Her phone chirped with a new text from the table, pulling her from a short nap she hadn’t meant to take. Her heart skipped a beat, but that was dumb. Beatriz probably was sending all the photos they had taken just half an hour before. A part of Mei June knew that her future self would be grateful for this, but current Mei June wished the rest of the world would stop acting like things were the same. 

She waited for more chirping—Beatriz was not a single-text kind of girl—but the barrage didn’t come. Curiosity finally beat out mind-numbing depression; Mei June unlocked her phone. 

Her text conversations were a list from most to least recent. At the top of the list was Dante Price’s name in bold.

Mei June stared, trying to understand. Dante had not texted her—her phone was wrong. 

But just under goodbye was another text:

1541 Red Holly Street

Mei June kept waiting for it to make sense, and yet the text kept staring at her expectantly.

The text had come from Dante. 

Mei June sat up, her heart pounding. What was this—a trick, or a prank—a horrible prank for sure, but she couldn’t fathom who would do such a thing. Her mind shot to a movie she had once seen—a political thriller involving a ransom of a president’s presumed-dead son. Was this a ransom note?

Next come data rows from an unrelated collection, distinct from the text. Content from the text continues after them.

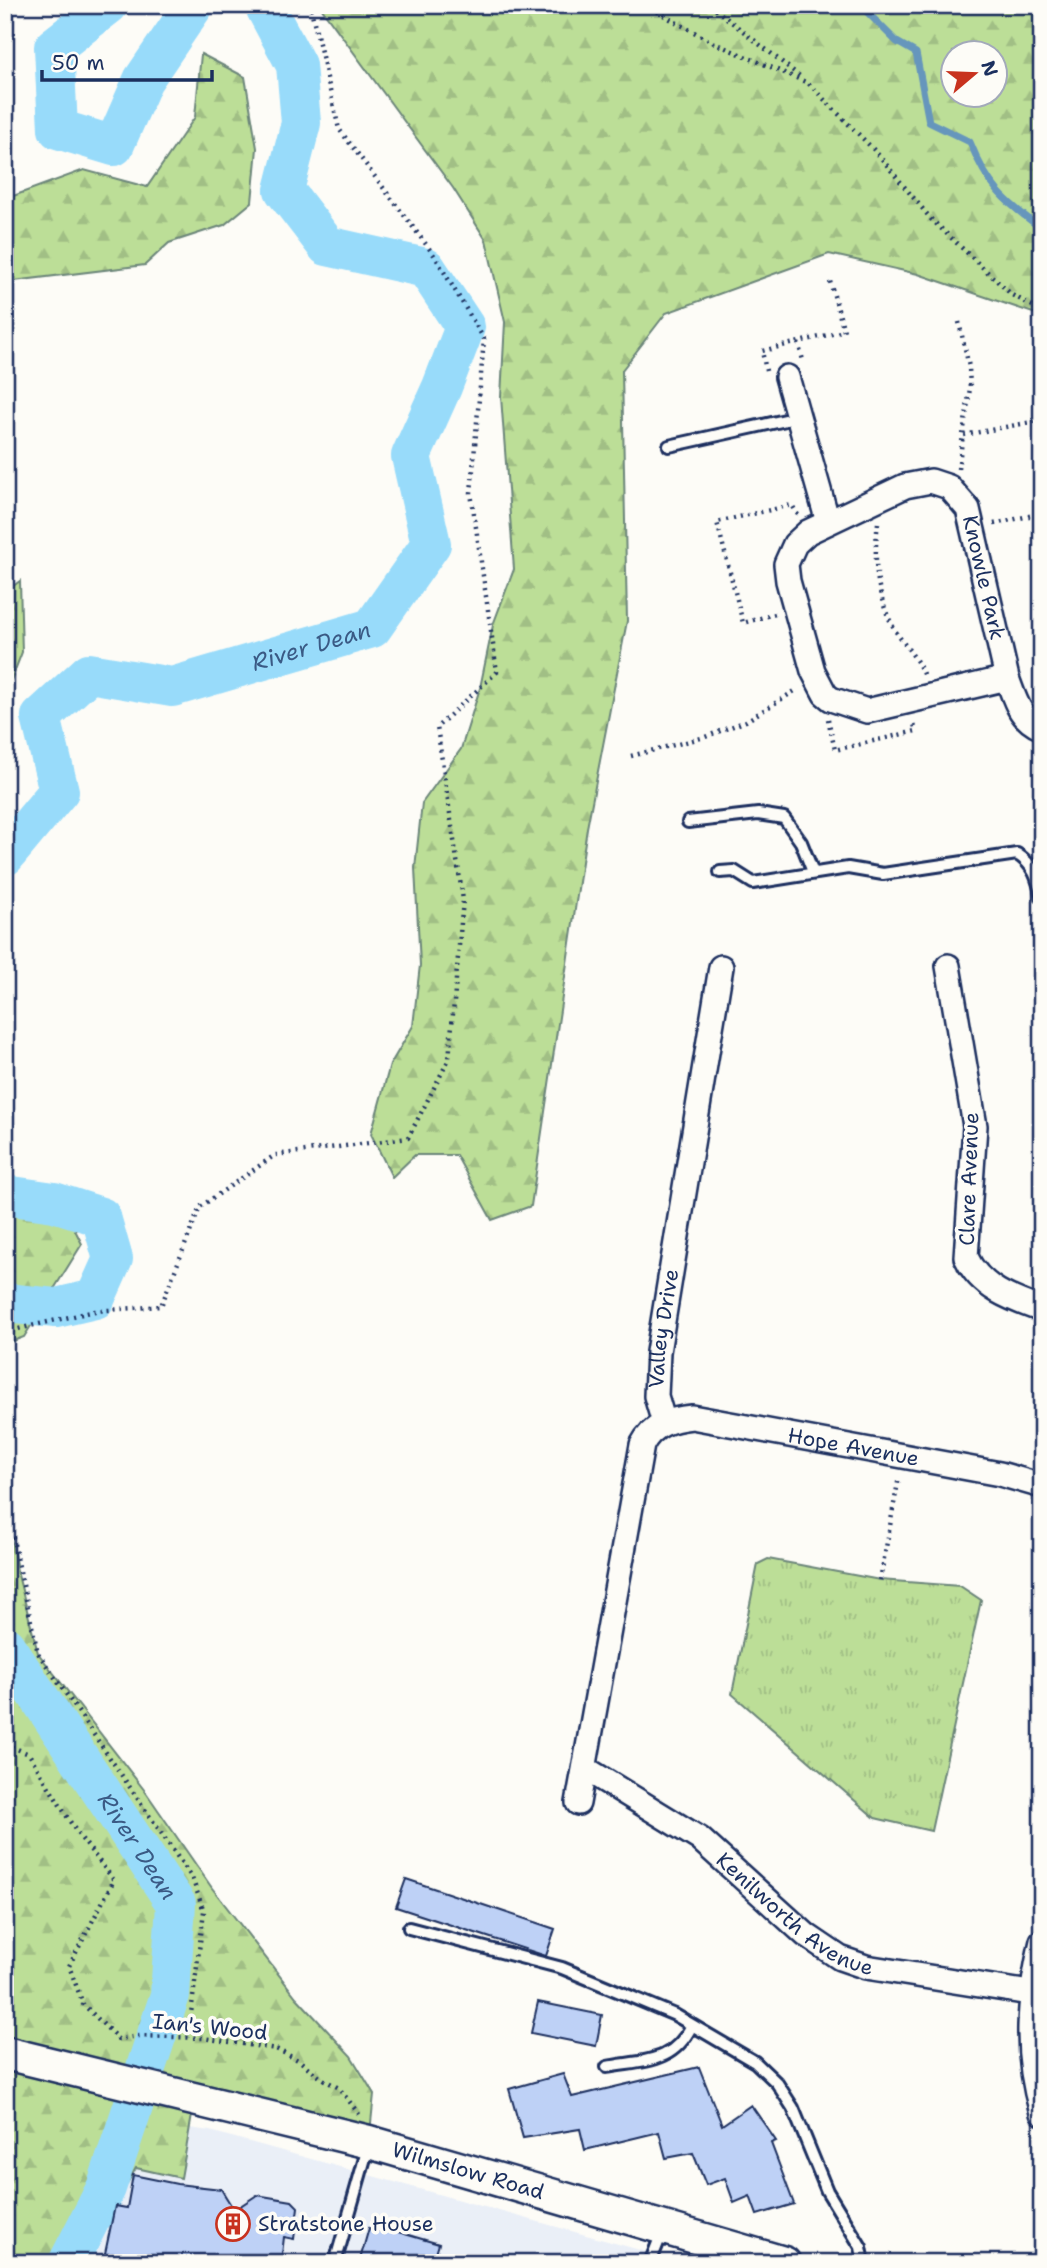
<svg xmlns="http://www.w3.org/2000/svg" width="1047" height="2268" font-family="'Shantell Sans',sans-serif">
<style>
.built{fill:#eaeff7}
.grass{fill:url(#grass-tufts);stroke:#6c867a;stroke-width:2}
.forest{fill:url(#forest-firs);stroke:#6c867a;stroke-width:2;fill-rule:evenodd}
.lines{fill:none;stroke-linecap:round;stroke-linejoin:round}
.stream{stroke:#6696bc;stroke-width:7}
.river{stroke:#98dbfa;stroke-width:40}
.building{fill:#bed1f6;stroke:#1b2f5e;stroke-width:2}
.lane-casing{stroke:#1b2f5e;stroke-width:16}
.street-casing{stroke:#1b2f5e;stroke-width:28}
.secondary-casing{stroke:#1b2f5e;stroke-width:37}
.path{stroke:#1b2f5e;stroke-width:4.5;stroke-dasharray:2 5;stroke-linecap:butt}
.lane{stroke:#fdfcf7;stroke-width:10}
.street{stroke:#fdfcf7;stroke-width:23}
.secondary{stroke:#fdfcf7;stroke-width:32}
.labels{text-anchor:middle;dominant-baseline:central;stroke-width:7;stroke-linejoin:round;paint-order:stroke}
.street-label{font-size:21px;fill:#1b2f5e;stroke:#fdfcf7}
.poi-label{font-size:21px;fill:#1b2f5e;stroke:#fdfcf7;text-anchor:start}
.water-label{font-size:23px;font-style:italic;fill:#3a5a85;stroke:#fdfcf7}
</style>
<defs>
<pattern id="grass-tufts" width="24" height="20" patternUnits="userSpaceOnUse" patternTransform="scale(1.75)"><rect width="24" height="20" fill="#bcde97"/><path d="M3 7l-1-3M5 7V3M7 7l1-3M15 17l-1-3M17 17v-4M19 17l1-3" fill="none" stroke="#a1bf85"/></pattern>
<pattern id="forest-firs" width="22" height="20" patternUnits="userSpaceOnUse" patternTransform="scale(1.75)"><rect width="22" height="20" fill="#bcde97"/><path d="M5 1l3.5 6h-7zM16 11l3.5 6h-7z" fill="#a1bf85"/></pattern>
</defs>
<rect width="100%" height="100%" fill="#fdfcf7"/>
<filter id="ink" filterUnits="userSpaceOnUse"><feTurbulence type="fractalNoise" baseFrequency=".0143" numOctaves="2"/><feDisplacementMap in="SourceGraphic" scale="14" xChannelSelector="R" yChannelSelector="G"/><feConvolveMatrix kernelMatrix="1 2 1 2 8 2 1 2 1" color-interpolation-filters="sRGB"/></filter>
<g filter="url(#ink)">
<!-- built -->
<path class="built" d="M189,2128L210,2131L687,2263H88L97,2235L136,2168L181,2178Z"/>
<!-- grass -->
<path class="grass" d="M768,1559L880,1580L960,1586L981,1600L931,1831L875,1818L732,1694L758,1564Z"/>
<!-- forest -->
<path class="forest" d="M319,5H1041L1042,316L918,274L829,254L666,313L622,370L627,621L587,828L531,1206L492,1220L456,1155H415L392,1177L371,1134L390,1065L413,1026L420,965L415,868L422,803L461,749L480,688L493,625L514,569L501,397L505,322L486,240L453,188ZM995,52V94H953V52Z
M201,54L245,77L257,148L252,202L224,225L169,243L145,265L5,282V199L84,170L147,187L195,117Z
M20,581L22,652L5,696V592Z
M5,1201L62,1204L82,1244L24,1337L5,1344Z
M5,1503L17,1571L38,1653L145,1791L212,1888L296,1997L351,2056L374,2094L369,2142L195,2098L181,2178L136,2168L97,2235L88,2263H5Z"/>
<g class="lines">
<!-- stream -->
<path class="stream" d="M860,5L897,42L916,53L929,122L970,142C988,187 1004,201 1042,229"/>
<!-- river -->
<g class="river">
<path d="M108,5L54,47L58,129L114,146L143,80L194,5"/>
<path id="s1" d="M5,856L59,791L41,717L89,673L172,687L372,628L431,544L411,456L442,387L465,327L426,268L327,246L284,190L301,123L296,65L264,5"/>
<path d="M5,1195L54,1202L101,1217L113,1259L95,1299L56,1308L5,1303"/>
<path id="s2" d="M5,1646L176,1904L170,1995L106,2188L68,2263"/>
</g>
</g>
<!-- building -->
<path class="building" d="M406,1879L555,1929L546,1956L396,1907Z
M538,2002L602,2015L596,2046L531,2033Z
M699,2067L722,2125L751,2105L776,2141L771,2143L794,2204L757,2215L750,2196L734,2203L725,2178L706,2185L693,2153L666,2158L659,2132L585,2150L580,2129L523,2138L509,2089L563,2074L572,2097Z
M133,2175L177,2184L221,2189L234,2210L257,2195L292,2201L298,2207L294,2239L284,2237L281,2263H103L115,2206L127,2208Z
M381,2227L439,2244L433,2263H359L369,2228L380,2231Z"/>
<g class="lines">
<!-- lane casing -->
<g class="lane-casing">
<path id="lane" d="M669,446L799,417
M688,822L758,814L784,818L801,842L813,872
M720,872L734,871L753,883L848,868L883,874L1017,854C1034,865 1038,878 1042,898
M409,1928L562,1968L675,2015L755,2062L777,2083L793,2108L827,2191L861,2247L864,2263
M607,2067C645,2060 673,2064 692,2025
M335,2263L369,2144
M650,2263L663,2230"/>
</g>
<!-- street casing -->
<g class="street-casing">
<g id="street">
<path d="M787,377L828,522"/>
<path id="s3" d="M1007,678L867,711L831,699L825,694L813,671L788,581L786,564L795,544L808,532L905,486L931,481L949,487L968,509L1007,678C1015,699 1019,719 1042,728"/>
<path d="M948,966L975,1126L966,1257C980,1288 1011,1299 1042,1310"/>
<path id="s4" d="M664,1423L656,1396L658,1352L721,967"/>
<path id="s5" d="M586,1769L700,1839L806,1935L840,1958L866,1967L1030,1993"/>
<path id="s6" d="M578,1803L642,1445C652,1425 671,1419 692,1417L1000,1474L1042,1486"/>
<path d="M1042,1941C1028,2002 1024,2052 1042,2113"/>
</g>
</g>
<!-- secondary casing -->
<g class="secondary-casing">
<g id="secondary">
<path id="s7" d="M5,2053L369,2142L784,2263"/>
</g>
</g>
<!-- path -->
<path class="path" d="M645,5L714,43L808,83L876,152L931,219L1012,295L1042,311
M710,5L802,78
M798,343L803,360
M766,371L762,351L844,331L829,278
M964,435L1042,420
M958,469L970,388L969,367L959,322
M878,523C873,560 876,597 895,630C905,647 918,658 924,677
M994,524L1042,513
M775,614L743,623L717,522L792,505L798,515
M828,719L835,750L916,731L913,721
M631,756L705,737L746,721L798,689
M5,1332L95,1311L161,1306L200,1207L275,1155L408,1138L449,1059L463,900L437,727L497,672L471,493L484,339L434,255L339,129L310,5
M5,1503L38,1653L192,1878L204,1911L188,2037
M880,1580L899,1477
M5,1744L29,1754L77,1833L114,1880L69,1966L83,2004L118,2039L140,2036L203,2038L276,2049L300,2061L321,2078L339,2088L359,2114"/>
<!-- lane -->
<use href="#lane" class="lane"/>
<!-- street -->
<use href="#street" class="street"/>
<!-- secondary -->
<use href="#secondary" class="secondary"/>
</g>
</g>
<!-- icons -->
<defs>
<g id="building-ring" transform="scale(1.75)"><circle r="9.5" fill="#fdfcf7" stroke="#c8321e" stroke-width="1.5"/><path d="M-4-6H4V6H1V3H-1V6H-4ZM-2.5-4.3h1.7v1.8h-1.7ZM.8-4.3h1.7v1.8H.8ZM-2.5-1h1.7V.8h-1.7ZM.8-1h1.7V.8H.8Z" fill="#c8321e"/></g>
</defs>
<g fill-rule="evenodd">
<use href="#building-ring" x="233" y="2224"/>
</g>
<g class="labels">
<!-- street labels -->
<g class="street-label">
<text stroke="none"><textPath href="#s3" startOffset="618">Knowle Park</textPath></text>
<text transform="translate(969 1179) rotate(-88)">Clare Avenue</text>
<text stroke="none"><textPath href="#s4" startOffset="96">Valley Drive</textPath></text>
<text stroke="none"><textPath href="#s6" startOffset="588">Hope Avenue</textPath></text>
<text stroke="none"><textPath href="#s5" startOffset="256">Kenilworth Avenue</textPath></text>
<text transform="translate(210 2027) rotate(6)">Ian's Wood</text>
<text stroke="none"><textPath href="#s7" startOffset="478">Wilmslow Road</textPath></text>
</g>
<!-- poi labels -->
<g class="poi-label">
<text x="258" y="2224">Stratstone House</text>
</g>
<!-- water labels -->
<g class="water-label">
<text stroke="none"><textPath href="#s1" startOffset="455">River Dean</textPath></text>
<text stroke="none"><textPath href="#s2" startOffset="240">River Dean</textPath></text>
</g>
</g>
<!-- margin -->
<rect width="1047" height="2268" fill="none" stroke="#fdfcf7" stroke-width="28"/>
<rect x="14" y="14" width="1019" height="2240" fill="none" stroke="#1b2f5e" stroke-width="2.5" filter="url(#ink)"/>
<!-- north arrow -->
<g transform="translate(974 74) rotate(71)"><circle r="33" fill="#fdfcf7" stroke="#a3aaba" stroke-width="2"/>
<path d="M0-5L12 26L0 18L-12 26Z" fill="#c8321e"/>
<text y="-10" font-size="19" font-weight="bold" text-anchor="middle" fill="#1b2f5e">N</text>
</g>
<!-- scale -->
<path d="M42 70v10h170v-10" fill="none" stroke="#1b2f5e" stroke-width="3.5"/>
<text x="52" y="70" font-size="21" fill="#1b2f5e" stroke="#fdfcf7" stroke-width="5" paint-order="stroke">50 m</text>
</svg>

No, that didn’t make sense. There was no money value included, and also Dante was dead; the images of that night were seared into her mind, ripe for nightmares. She reined in her brain. 

Perhaps someone else had bought the phone line. She forced herself to relax, though her shoulders still felt tense. That was a perfectly reasonable explanation. But that meant she had just said goodbye to a stranger, and they had thought it logical to send a random location.

She texted back: who is this?

Red text appeared just underneath it: This number is no longer in service. Message not sent. 

She stared at the phone, waiting, wondering if prank wasn’t completely out of the question. Or what kind of elaborate prank got the cooperation of a cell phone provider. Ten seconds later, the reply came: be there Sunday at 11:23 am

She replied. why?

This number is no longer in service. Message not sent.

She waited, but a full two minutes didn’t yield a response. She thought of calling but decided against it, her mind now reminding her of a completely different kind of political thriller that involved human traffickers targeting lonely, stupid girls. 

She searched the address, and a hole-in-the-wall taco shop appeared: Otto’s Tacos. She hadn’t been there herself, but she’d heard of it. The rhythm section in orchestra sometimes came back with giant bags of chips. It was only a few blocks away from the school. 

She stared for a long time, feeling frustrated and scared and something else, even as her heart didn’t slow.